* THE PROBLEM: Pull out every line below that contains the word "らくらく無線スタート" and copy each one unchanged.

* RECORDS SUPPLIED:
+ + + + +

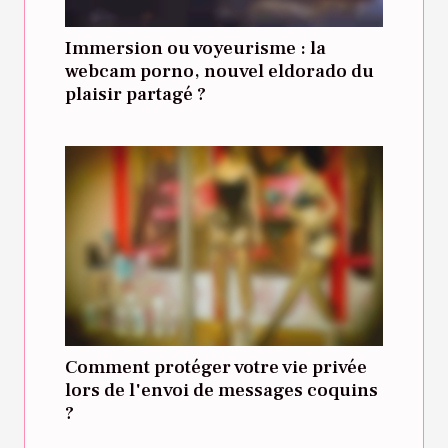
Immersion ou voyeurisme : la
webcam porno, nouvel eldorado du
plaisir partagé ?
Comment protéger votre vie privée
lors de l'envoi de messages coquins
?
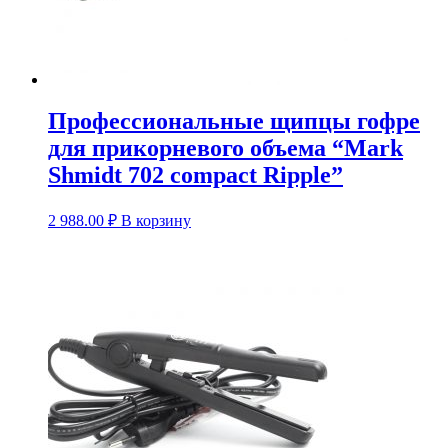
Профессиональные щипцы гофре
для прикорневого объема “Mark
Shmidt 702 compact Ripple”
2 988.00
₽
В корзину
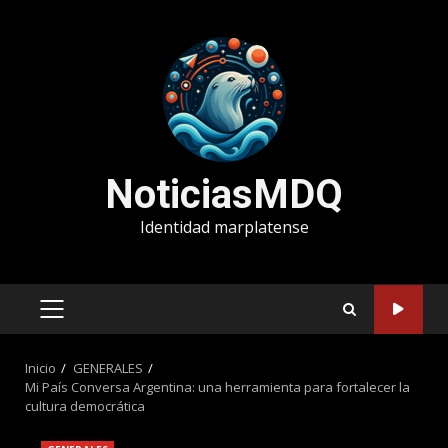
Saltar
al
contenido
NoticiasMDQ
Identidad marplatense
MENÚ
PRINCIPAL
Inicio
GENERALES
Mi País Conversa Argentina: una herramienta para fortalecer la
cultura democrática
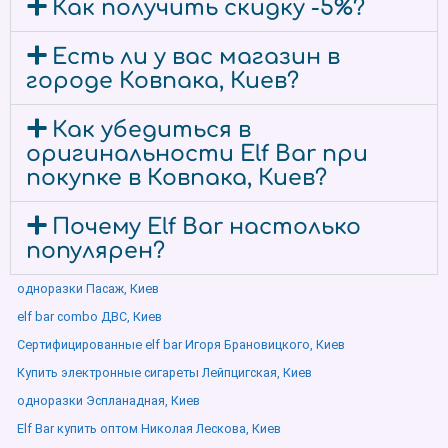
Как получить скидку -5%?
Есть ли у вас магазин в
городе Ковпака, Киев?
Как убедиться в
оригинальности Elf Bar при
покупке в Ковпака, Киев?
Почему Elf Bar настолько
популярен?
одноразки Пасаж, Киев
elf bar combo ДВС, Киев
Сертифицированные elf bar Игоря Брановицкого, Киев
Купить электронные сигареты Лейпцигская, Киев
одноразки Эспланадная, Киев
Elf Bar купить оптом Николая Лескова, Киев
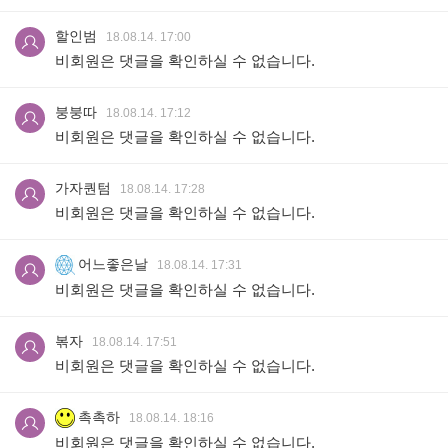
할인범
18.08.14. 17:00
비회원은 댓글을 확인하실 수 없습니다.
붕붕따
18.08.14. 17:12
비회원은 댓글을 확인하실 수 없습니다.
가자퀀텀
18.08.14. 17:28
비회원은 댓글을 확인하실 수 없습니다.
어느좋은날
18.08.14. 17:31
비회원은 댓글을 확인하실 수 없습니다.
볶자
18.08.14. 17:51
비회원은 댓글을 확인하실 수 없습니다.
촉촉하
18.08.14. 18:16
비회원은 댓글을 확인하실 수 없습니다.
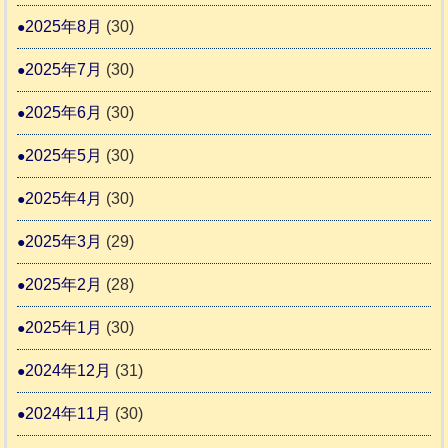
2025年8月
(30)
2025年7月
(30)
2025年6月
(30)
2025年5月
(30)
2025年4月
(30)
2025年3月
(29)
2025年2月
(28)
2025年1月
(30)
2024年12月
(31)
2024年11月
(30)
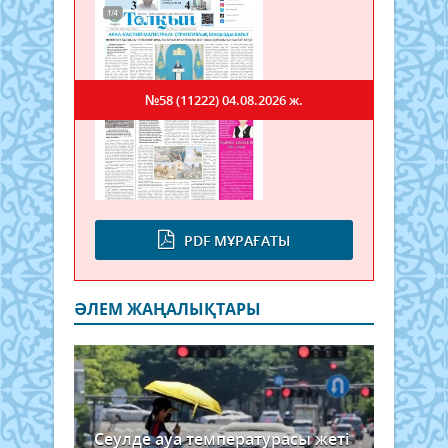
№58 (11222)
04.08.2026 ж.
PDF МҰРАҒАТЫ
ӘЛЕМ ЖАҢАЛЫҚТАРЫ
Сеулде ауа температурасы жеті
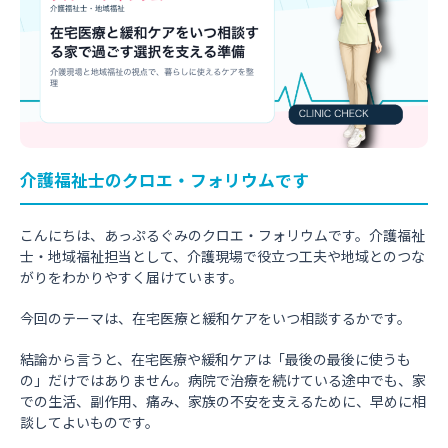
介護福祉士のクロエ・フォリウムです
こんにちは、あっぷるぐみのクロエ・フォリウムです。介護福祉
士・地域福祉担当として、介護現場で役立つ工夫や地域とのつな
がりをわかりやすく届けています。
今回のテーマは、在宅医療と緩和ケアをいつ相談するかです。
結論から言うと、在宅医療や緩和ケアは「最後の最後に使うも
の」だけではありません。病院で治療を続けている途中でも、家
での生活、副作用、痛み、家族の不安を支えるために、早めに相
談してよいものです。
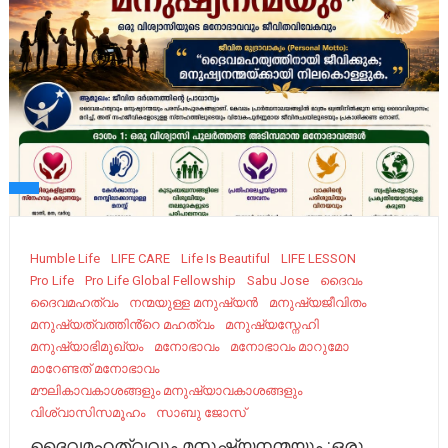
Humble Life
LIFE CARE
Life Is Beautiful
LIFE LESSON
Pro Life
Pro Life Global Fellowship
Sabu Jose
ദൈവം
ദൈവമഹത്വം
നന്മയുള്ള മനുഷ്യൻ
മനുഷ്യജീവിതം
മനുഷ്യത്വത്തിൻ്റെ മഹത്വം
മനുഷ്യസ്നേഹി
മനുഷ്യാഭിമുഖ്യം
മനോഭാവം
മനോഭാവം മാറുമോ
മാറേണ്ടത് മനോഭാവം
മൗലികാവകാശങ്ങളും മനുഷ്യാവകാശങ്ങളും
വിശ്വാസിസമൂഹം
സാബു ജോസ്
ദൈവമഹത്വവും മനുഷ്യനന്മയും :ഒരു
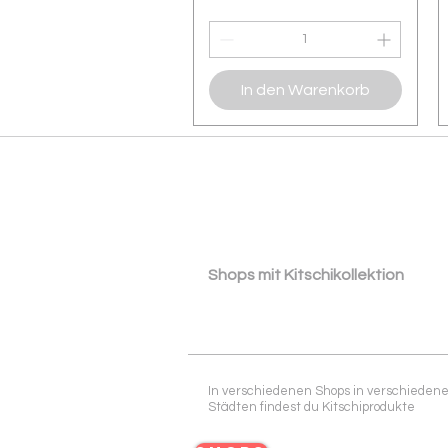
In den Warenkorb
​ ​Shops mit Kitschikollektion
In verschiedenen Shops in verschieden
Städten findest du Kitschiprodukte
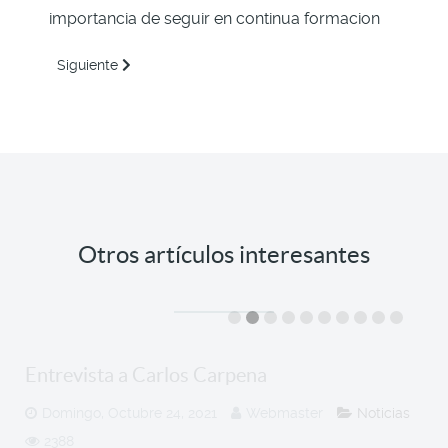
importancia de seguir en continua formacion
Artículo siguiente: Ocupharm en Junio 2023
Siguiente
Otros artículos interesantes
Entrevista a Carlos Carpena
Domingo, Octubre 24, 2021
Webmaster
Noticias
2388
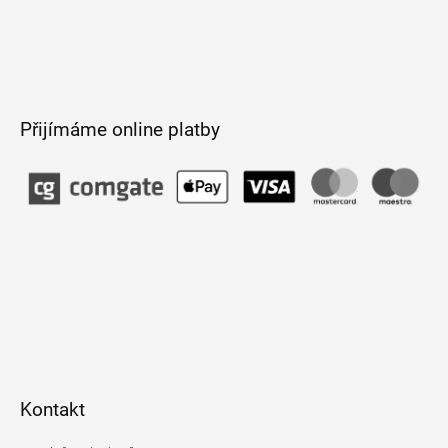
Přijímáme online platby
Kontakt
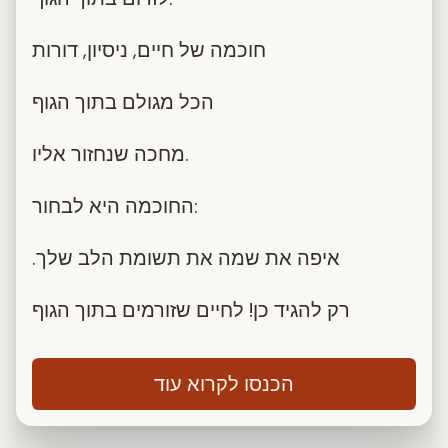
חוכמה של חיים, ניסיון, דורות
הכל מגולם בתוך הגוף
מחכה שנחזור אליו.
החוכמה היא לבחור:
.איפה את שמה את תשומת הלב שלך
רק להגיד כן! לחיים שזורמים בתוך הגוף
הכנסו לקרוא עוד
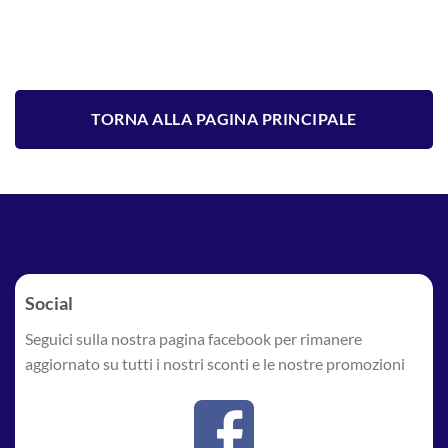
TORNA ALLA PAGINA PRINCIPALE
Social
Seguici sulla nostra pagina facebook per rimanere
aggiornato su tutti i nostri sconti e le nostre promozioni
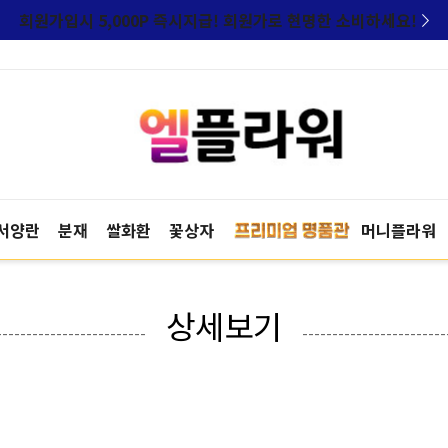
회원가입시 5,000P 즉시지급! 회원가로 현명한 소비하세요!
서양란
분재
쌀화환
꽃상자
머니플라워
상세보기
-------------------------
------------------------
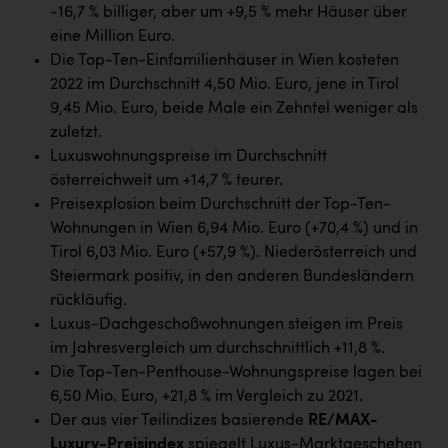
Wirtschaftskammer OÖ Energiehandel
-16,7 % billiger, aber um +9,5 % mehr Häuser über
eine Million Euro.
Dopgas
Die Top-Ten-Einfamilienhäuser in Wien kosteten
kunden basics
2022 im Durchschnitt 4,50 Mio. Euro, jene in Tirol
9,45 Mio. Euro, beide Male ein Zehntel weniger als
kontakt
zuletzt.
Luxuswohnungspreise im Durchschnitt
österreichweit um +14,7 % teurer.
Preisexplosion beim Durchschnitt der Top-Ten-
Wohnungen in Wien 6,94 Mio. Euro (+70,4 %) und in
Tirol 6,03 Mio. Euro (+57,9 %). Niederösterreich und
Steiermark positiv, in den anderen Bundesländern
rückläufig.
Luxus-Dachgeschoßwohnungen steigen im Preis
im Jahresvergleich um durchschnittlich +11,8 %.
Die Top-Ten-Penthouse-Wohnungspreise lagen bei
6,50 Mio. Euro, +21,8 % im Vergleich zu 2021.
Der aus vier Teilindizes basierende
RE/MAX-
Luxury-Preisindex
spiegelt Luxus-Marktgeschehen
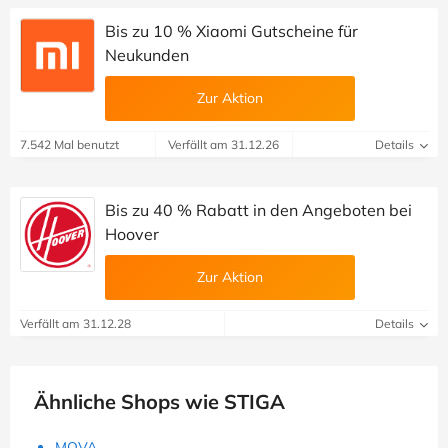
Bis zu 10 % Xiaomi Gutscheine für
Neukunden
Zur Aktion
7.542 Mal benutzt
Verfällt am 31.12.26
Details
Bis zu 40 % Rabatt in den Angeboten bei
Hoover
Zur Aktion
Verfällt am 31.12.28
Details
Ähnliche Shops wie STIGA
MOVA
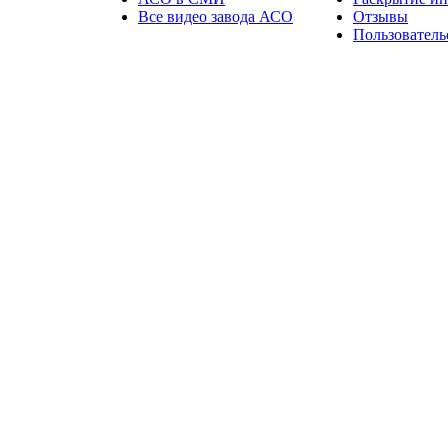
Все видео завода АСО
Отзывы
Пользователь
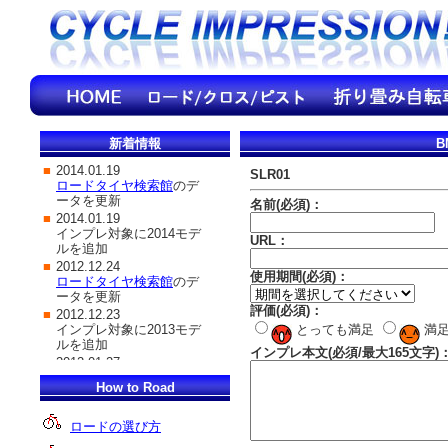
新着情報
B
SLR01
名前(必須)：
URL：
使用期間(必須)：
評価(必須)：
とっても満足
満
インプレ本文(必須/最大165文字)
How to Road
ロードの選び方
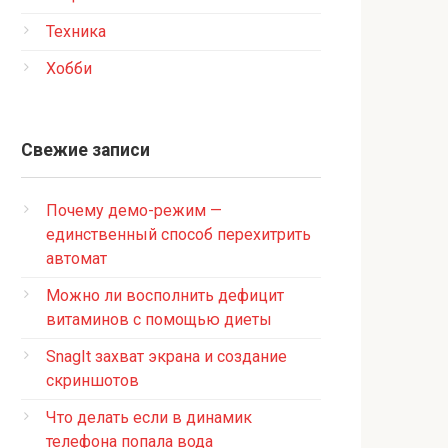
Техника
Хобби
Свежие записи
Почему демо-режим —
единственный способ перехитрить
автомат
Можно ли восполнить дефицит
витаминов с помощью диеты
SnagIt захват экрана и создание
скриншотов
Что делать если в динамик
телефона попала вода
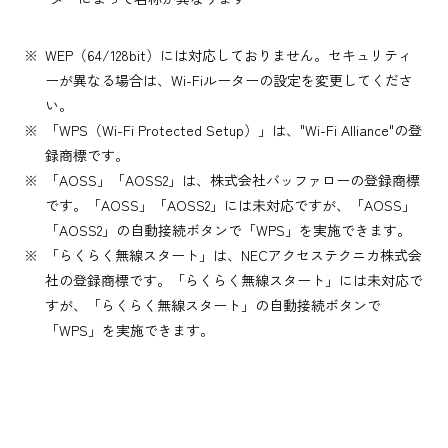
WEP（64/128bit）には対応しておりません。セキュリティ
ーが異なる場合は、Wi-Fiルーターの設定を変更してくださ
い。
「WPS（Wi-Fi Protected Setup）」は、"Wi-Fi Alliance"の登
録商標です。
「AOSS」「AOSS2」は、株式会社バッファローの登録商標
です。「AOSS」「AOSS2」には未対応ですが、「AOSS」
「AOSS2」の自動接続ボタンで「WPS」を実施できます。
「らくらく無線スタート」は、NECアクセステクニカ株式会
社の登録商標です。「らくらく無線スタート」には未対応で
すが、「らくらく無線スタート」の自動接続ボタンで
「WPS」を実施できます。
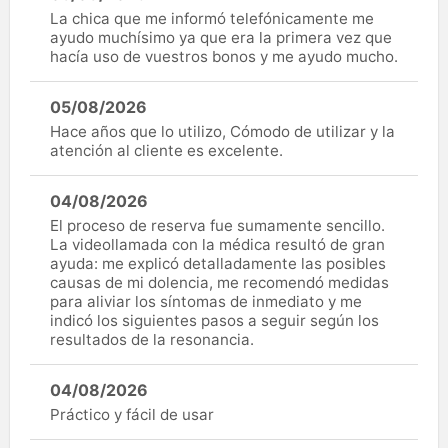
La chica que me informó telefónicamente me
ayudo muchísimo ya que era la primera vez que
hacía uso de vuestros bonos y me ayudo mucho.
05/08/2026
Hace años que lo utilizo, Cómodo de utilizar y la
atención al cliente es excelente.
04/08/2026
El proceso de reserva fue sumamente sencillo.
La videollamada con la médica resultó de gran
ayuda: me explicó detalladamente las posibles
causas de mi dolencia, me recomendó medidas
para aliviar los síntomas de inmediato y me
indicó los siguientes pasos a seguir según los
resultados de la resonancia.
04/08/2026
Práctico y fácil de usar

+ + + + +

* EXERCISE SOLUTION:
「らくらく無線スタート」は、NECアクセステクニカ株式会
社の登録商標です。「らくらく無線スタート」には未対応で
すが、「らくらく無線スタート」の自動接続ボタンで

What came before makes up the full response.